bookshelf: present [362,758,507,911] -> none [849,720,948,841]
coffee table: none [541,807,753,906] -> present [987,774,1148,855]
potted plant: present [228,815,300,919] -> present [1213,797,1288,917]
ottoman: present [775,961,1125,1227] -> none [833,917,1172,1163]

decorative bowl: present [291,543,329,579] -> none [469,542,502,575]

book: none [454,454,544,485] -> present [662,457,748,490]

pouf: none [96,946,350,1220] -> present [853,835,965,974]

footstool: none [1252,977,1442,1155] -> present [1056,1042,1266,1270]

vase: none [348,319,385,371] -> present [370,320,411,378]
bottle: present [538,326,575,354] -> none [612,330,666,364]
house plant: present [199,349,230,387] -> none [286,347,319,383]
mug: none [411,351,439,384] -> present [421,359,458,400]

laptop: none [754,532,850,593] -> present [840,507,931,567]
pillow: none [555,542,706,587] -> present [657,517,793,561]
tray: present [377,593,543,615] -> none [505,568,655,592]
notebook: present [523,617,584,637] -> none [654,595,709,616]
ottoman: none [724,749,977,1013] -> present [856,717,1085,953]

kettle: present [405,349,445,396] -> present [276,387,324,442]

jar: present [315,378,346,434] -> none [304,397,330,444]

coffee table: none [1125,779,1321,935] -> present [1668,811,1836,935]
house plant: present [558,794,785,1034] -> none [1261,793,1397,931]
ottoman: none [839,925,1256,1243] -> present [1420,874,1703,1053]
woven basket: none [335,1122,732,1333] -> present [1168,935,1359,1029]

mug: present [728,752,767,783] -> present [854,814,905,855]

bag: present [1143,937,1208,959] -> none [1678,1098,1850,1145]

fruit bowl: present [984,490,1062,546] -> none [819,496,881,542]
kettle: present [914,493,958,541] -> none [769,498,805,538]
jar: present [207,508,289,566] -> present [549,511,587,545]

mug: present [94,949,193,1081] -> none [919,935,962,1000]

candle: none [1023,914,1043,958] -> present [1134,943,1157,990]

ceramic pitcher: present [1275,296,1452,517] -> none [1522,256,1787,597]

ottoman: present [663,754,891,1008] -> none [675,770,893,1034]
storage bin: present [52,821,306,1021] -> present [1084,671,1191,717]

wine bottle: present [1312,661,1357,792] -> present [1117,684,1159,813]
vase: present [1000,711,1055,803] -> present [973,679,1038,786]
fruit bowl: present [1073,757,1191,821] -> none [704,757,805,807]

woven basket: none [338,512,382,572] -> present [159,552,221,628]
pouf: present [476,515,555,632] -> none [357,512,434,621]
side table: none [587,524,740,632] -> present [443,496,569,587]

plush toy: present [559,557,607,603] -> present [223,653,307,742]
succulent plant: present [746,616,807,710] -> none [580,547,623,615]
■ ■ ■ ■ ■
[About this exercise]
Copy out each record above exactly, leaving nothing out.

[Exercise solution]
bookshelf: present [362,758,507,911] -> none [849,720,948,841]
coffee table: none [541,807,753,906] -> present [987,774,1148,855]
potted plant: present [228,815,300,919] -> present [1213,797,1288,917]
ottoman: present [775,961,1125,1227] -> none [833,917,1172,1163]

decorative bowl: present [291,543,329,579] -> none [469,542,502,575]

book: none [454,454,544,485] -> present [662,457,748,490]

pouf: none [96,946,350,1220] -> present [853,835,965,974]

footstool: none [1252,977,1442,1155] -> present [1056,1042,1266,1270]

vase: none [348,319,385,371] -> present [370,320,411,378]
bottle: present [538,326,575,354] -> none [612,330,666,364]
house plant: present [199,349,230,387] -> none [286,347,319,383]
mug: none [411,351,439,384] -> present [421,359,458,400]

laptop: none [754,532,850,593] -> present [840,507,931,567]
pillow: none [555,542,706,587] -> present [657,517,793,561]
tray: present [377,593,543,615] -> none [505,568,655,592]
notebook: present [523,617,584,637] -> none [654,595,709,616]
ottoman: none [724,749,977,1013] -> present [856,717,1085,953]

kettle: present [405,349,445,396] -> present [276,387,324,442]

jar: present [315,378,346,434] -> none [304,397,330,444]

coffee table: none [1125,779,1321,935] -> present [1668,811,1836,935]
house plant: present [558,794,785,1034] -> none [1261,793,1397,931]
ottoman: none [839,925,1256,1243] -> present [1420,874,1703,1053]
woven basket: none [335,1122,732,1333] -> present [1168,935,1359,1029]

mug: present [728,752,767,783] -> present [854,814,905,855]

bag: present [1143,937,1208,959] -> none [1678,1098,1850,1145]

fruit bowl: present [984,490,1062,546] -> none [819,496,881,542]
kettle: present [914,493,958,541] -> none [769,498,805,538]
jar: present [207,508,289,566] -> present [549,511,587,545]

mug: present [94,949,193,1081] -> none [919,935,962,1000]

candle: none [1023,914,1043,958] -> present [1134,943,1157,990]

ceramic pitcher: present [1275,296,1452,517] -> none [1522,256,1787,597]

ottoman: present [663,754,891,1008] -> none [675,770,893,1034]
storage bin: present [52,821,306,1021] -> present [1084,671,1191,717]

wine bottle: present [1312,661,1357,792] -> present [1117,684,1159,813]
vase: present [1000,711,1055,803] -> present [973,679,1038,786]
fruit bowl: present [1073,757,1191,821] -> none [704,757,805,807]

woven basket: none [338,512,382,572] -> present [159,552,221,628]
pouf: present [476,515,555,632] -> none [357,512,434,621]
side table: none [587,524,740,632] -> present [443,496,569,587]

plush toy: present [559,557,607,603] -> present [223,653,307,742]
succulent plant: present [746,616,807,710] -> none [580,547,623,615]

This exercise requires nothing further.